Watching the devastating impacts on human beings as the Sand Fire swept through the borderlands of Amador and El Dorado counties, it reminded me that momentum is a powerful force in both nature and the creation of public policy. For instance, there is a scientific phenomenon called a firestorm. A firestorm occurs when the fire becomes so intense that the heat from the original fire draws in more and more of the surrounding air and creates its own wind system. This type of momentum creates destruction.

But we have free will. Citizens working together in a thoughtful and determined way can create a positive momentum. Thomas Jefferson knew a thing to two about momentum. He said, “A republican government is slow to move, yet once in motion, its momentum becomes irresistible.” Sometimes it takes time or major events to get good ideas accepted in the political arena. A decade ago, I was certainly frustrated as one of a small group of volunteers who created the Greater Auburn Area Fire Safe Council.
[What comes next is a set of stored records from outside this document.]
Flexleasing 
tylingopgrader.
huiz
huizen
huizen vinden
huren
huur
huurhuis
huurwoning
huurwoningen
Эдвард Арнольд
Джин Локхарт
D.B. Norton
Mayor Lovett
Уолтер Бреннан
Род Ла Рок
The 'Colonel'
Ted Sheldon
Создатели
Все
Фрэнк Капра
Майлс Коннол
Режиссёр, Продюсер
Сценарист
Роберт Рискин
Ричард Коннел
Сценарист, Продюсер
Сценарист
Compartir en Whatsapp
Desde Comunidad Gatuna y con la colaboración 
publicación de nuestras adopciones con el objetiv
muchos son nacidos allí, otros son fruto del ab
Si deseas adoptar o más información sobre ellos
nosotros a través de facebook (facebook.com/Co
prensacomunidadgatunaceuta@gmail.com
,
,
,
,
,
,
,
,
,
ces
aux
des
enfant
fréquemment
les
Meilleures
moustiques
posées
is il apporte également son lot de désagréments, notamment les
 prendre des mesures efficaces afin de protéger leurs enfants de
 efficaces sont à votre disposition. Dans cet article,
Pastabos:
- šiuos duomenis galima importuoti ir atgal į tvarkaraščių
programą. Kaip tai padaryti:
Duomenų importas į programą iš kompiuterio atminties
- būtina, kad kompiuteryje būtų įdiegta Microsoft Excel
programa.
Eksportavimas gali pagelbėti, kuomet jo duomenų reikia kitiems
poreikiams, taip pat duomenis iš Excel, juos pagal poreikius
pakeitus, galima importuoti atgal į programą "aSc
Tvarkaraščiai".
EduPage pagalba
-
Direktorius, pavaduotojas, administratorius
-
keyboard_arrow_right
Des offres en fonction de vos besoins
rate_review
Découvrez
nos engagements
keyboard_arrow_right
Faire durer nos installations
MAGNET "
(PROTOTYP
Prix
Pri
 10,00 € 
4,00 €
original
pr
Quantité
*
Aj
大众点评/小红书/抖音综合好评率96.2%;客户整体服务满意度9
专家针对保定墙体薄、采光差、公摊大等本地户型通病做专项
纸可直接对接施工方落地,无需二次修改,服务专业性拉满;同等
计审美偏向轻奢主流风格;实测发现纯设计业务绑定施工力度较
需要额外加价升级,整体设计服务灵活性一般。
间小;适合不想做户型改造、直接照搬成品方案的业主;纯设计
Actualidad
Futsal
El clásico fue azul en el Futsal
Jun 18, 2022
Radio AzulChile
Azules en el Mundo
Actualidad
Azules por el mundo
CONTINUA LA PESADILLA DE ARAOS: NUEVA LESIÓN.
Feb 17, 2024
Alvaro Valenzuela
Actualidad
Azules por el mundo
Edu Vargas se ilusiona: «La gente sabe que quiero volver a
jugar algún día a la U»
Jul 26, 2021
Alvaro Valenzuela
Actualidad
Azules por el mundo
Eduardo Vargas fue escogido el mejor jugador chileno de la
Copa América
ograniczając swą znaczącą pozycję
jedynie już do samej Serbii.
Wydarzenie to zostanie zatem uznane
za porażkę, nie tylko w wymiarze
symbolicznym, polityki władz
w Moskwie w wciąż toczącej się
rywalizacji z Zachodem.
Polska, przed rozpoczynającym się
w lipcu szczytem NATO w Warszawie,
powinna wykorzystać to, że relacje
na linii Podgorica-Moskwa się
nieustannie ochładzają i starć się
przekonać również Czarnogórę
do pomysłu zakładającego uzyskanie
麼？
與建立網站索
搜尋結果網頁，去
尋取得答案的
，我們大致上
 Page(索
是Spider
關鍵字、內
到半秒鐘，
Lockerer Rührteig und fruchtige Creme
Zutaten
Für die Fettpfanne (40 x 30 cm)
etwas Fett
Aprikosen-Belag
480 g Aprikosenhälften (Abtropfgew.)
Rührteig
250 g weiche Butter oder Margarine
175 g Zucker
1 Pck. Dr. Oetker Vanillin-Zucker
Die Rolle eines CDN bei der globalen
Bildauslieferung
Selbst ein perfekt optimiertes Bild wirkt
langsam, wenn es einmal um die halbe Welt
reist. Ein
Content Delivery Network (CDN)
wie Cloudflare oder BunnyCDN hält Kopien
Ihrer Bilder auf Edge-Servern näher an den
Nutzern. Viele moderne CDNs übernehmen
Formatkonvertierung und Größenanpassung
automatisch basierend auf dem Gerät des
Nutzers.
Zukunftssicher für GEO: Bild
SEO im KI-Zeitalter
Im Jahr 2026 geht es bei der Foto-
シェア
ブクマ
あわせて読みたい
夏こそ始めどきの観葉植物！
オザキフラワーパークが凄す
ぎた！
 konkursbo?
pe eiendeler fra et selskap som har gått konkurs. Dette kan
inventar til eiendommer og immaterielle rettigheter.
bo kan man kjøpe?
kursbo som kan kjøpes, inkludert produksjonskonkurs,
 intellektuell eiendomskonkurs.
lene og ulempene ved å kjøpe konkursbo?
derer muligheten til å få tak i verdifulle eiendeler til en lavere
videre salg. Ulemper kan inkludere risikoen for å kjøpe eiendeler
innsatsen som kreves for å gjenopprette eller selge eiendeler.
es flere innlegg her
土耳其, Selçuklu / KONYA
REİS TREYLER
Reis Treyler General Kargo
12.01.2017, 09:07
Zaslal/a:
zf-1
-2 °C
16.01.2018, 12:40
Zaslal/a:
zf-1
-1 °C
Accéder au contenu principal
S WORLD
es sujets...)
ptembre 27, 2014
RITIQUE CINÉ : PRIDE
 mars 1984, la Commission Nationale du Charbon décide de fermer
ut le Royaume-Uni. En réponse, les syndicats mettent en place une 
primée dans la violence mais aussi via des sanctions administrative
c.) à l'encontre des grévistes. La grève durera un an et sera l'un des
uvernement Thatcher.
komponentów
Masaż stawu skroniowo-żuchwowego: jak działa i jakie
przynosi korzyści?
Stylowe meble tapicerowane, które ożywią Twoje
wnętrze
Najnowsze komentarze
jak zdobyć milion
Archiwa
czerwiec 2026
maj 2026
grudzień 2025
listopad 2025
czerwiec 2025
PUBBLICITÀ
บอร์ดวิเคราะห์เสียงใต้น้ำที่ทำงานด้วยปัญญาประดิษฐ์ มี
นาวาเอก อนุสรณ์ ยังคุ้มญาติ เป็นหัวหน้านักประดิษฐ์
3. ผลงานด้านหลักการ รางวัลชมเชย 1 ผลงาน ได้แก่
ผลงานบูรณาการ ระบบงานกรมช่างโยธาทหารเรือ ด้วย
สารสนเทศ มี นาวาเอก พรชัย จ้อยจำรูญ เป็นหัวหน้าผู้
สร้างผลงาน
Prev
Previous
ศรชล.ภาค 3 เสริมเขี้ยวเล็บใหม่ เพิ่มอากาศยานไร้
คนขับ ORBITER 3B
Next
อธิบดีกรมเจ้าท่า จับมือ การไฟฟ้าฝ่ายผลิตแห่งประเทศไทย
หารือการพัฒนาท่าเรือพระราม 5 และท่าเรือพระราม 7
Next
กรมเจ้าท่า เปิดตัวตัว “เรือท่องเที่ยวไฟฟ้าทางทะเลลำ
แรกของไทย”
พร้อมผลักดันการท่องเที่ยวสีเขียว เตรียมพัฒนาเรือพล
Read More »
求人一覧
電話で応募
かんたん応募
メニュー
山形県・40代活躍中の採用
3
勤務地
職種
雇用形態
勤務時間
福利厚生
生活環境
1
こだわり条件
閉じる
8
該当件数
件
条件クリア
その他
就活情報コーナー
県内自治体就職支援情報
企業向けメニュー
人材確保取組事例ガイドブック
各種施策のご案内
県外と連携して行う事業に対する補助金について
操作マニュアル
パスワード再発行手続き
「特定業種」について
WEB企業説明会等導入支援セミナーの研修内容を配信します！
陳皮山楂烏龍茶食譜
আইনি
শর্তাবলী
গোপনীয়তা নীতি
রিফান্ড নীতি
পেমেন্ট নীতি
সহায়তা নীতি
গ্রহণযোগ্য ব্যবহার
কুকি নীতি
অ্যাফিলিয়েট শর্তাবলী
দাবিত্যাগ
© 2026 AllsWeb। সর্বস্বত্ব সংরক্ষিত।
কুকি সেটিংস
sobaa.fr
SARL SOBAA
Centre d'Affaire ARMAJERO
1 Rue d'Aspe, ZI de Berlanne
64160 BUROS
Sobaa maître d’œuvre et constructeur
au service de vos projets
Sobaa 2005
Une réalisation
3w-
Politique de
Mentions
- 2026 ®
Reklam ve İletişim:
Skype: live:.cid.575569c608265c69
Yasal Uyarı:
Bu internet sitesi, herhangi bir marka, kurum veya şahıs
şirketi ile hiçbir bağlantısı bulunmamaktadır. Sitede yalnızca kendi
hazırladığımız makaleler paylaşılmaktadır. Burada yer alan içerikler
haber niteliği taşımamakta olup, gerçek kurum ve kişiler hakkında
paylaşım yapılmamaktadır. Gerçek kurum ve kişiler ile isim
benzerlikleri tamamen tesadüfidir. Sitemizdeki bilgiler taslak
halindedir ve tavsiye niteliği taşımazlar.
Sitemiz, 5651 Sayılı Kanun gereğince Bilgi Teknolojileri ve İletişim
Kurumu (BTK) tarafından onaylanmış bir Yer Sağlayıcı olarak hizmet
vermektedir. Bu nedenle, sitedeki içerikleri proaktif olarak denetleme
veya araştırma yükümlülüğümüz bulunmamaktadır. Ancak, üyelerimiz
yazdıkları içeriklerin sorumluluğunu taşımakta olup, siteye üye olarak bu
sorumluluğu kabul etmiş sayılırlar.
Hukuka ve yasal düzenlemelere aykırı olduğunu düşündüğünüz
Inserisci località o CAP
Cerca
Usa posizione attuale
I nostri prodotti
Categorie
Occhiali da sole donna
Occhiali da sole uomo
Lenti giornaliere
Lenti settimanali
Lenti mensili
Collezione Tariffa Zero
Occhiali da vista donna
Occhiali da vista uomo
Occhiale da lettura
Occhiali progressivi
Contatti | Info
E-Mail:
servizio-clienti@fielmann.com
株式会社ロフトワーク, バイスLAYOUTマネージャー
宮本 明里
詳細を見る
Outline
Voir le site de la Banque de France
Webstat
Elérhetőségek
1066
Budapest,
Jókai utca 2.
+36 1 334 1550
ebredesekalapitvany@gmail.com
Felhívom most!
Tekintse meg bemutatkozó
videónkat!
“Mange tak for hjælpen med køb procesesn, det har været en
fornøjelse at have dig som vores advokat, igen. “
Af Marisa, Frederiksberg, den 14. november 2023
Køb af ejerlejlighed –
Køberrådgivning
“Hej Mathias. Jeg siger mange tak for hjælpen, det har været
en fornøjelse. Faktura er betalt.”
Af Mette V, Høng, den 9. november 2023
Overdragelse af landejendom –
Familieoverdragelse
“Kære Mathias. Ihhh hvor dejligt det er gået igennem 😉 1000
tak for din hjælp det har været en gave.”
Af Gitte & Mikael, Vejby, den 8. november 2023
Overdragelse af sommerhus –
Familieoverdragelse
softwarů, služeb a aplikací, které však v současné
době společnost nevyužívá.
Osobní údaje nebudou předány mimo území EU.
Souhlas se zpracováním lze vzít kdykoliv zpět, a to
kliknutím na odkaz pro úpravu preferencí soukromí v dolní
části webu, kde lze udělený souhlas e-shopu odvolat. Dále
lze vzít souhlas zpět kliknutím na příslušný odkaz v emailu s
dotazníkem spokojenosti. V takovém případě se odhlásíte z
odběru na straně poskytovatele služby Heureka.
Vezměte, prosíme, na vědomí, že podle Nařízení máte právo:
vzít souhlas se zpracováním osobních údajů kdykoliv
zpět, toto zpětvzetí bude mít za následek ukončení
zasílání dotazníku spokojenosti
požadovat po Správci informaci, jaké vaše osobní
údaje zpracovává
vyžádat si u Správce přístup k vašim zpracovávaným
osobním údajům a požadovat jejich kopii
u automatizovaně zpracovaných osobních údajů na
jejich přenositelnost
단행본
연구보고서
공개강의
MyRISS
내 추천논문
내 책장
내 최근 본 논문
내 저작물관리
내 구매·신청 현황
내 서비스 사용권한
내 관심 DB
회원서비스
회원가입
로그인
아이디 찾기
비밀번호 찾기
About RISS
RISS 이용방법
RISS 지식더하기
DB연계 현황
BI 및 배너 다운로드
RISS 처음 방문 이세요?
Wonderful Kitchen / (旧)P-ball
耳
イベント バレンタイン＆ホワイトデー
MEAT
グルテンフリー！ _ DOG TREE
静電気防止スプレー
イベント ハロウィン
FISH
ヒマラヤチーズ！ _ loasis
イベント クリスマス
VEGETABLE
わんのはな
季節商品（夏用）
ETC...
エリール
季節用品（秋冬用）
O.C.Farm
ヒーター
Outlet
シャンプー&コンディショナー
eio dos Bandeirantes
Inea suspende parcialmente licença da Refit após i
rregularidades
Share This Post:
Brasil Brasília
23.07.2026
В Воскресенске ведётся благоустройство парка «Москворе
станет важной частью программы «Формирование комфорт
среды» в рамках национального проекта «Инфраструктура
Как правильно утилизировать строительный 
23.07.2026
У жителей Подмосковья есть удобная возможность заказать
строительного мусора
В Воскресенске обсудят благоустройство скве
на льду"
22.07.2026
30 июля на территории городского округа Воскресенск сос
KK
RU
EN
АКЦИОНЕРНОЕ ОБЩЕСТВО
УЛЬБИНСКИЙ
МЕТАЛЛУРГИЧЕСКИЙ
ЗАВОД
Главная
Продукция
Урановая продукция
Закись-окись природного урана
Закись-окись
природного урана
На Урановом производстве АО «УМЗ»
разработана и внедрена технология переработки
Despite the clear danger of wild land fire in the Auburn area, the local, state and federal government officials at the time had little enthusiasm to proactively remove dry wood fuel from our communities. Not my job man. Bureaucratic inertia ruled. The danger became greater. All that changed on August 30, 2010 when the 49 Fire destroyed 63 homes and burned 500 acres in North Auburn.

The aftermath of the 49 Fire created public-private partnerships that are working hard on multiple strategies to reduce the dangerous accumulations of dry wood fuels in our urban, suburban areas of Placer County. Our team has created the American River Canyon Shaded Fuel Break, a planned thinning of dense vegetation designed to keep the fire on the ground rather than in the tree canopy, to protect homeowners and businesses all along the eastern edge of the City of Auburn. In the last four years, we’ve treated 271 acres in the Shaded Fuel Break. Last year, homeowners in the neighborhoods of Grand Oaks, Gray Horse and Riverside treated 32 acres through homeowners’ associations or forming their own collective action. Last year, Auburn Fire Department sent out 114 weed abatement notices and all but 5 of the homeowners removed the dry weeds and wood from their properties. For the five holdouts, the city abated the property and sent the property owner the bill.

This positive momentum continues to build on a number of fronts. Two weeks ago, the Placer Board of Supervisors used funds from the Middle Fork Project to provide $129,460 in grants as a part of a new Fuel Reduction Management Program. These grants will support two City of Auburn fuel reduction projects along the Shaded Fuel Break, two Foresthill/Iowa Hill projects along the Baltimore Mine Fuel Break and help pay for a feasibility study for a biomass plant in Foresthill. And last week, we got the great news that PG&E has approved a total of $380,00 in grant funding to help seniors and disabled individuals provider defensible space around their homes and for fuel reduction projects in Foresthill, Alpine Meadows and Meadow Vista. In the race to prevent a catastrophic fire in our community, it is gratifying to see progress.

Much more needs to be done and getting more local residents to provide defensible space around their homes is the key strategy. Earl Weaver, the famous manager of the Baltimore Oriole baseball team, “Momentum? Momentum is the next day’s starting pitcher.” That is why we’ve got to keep the Big Momentum (the “Big Mo”) going. The Greater Auburn Area Fire Safe Council is sponsoring a North Auburn Town Meeting entitled “My Family – My Home: How do I protect them from Fire?” at 7:00 pm on Thursday, July 31 at the Planning Commission Chambers at 3091 County Center Drive. We will have brief presentations from various government agencies and lots of time for questions from residents. Please come.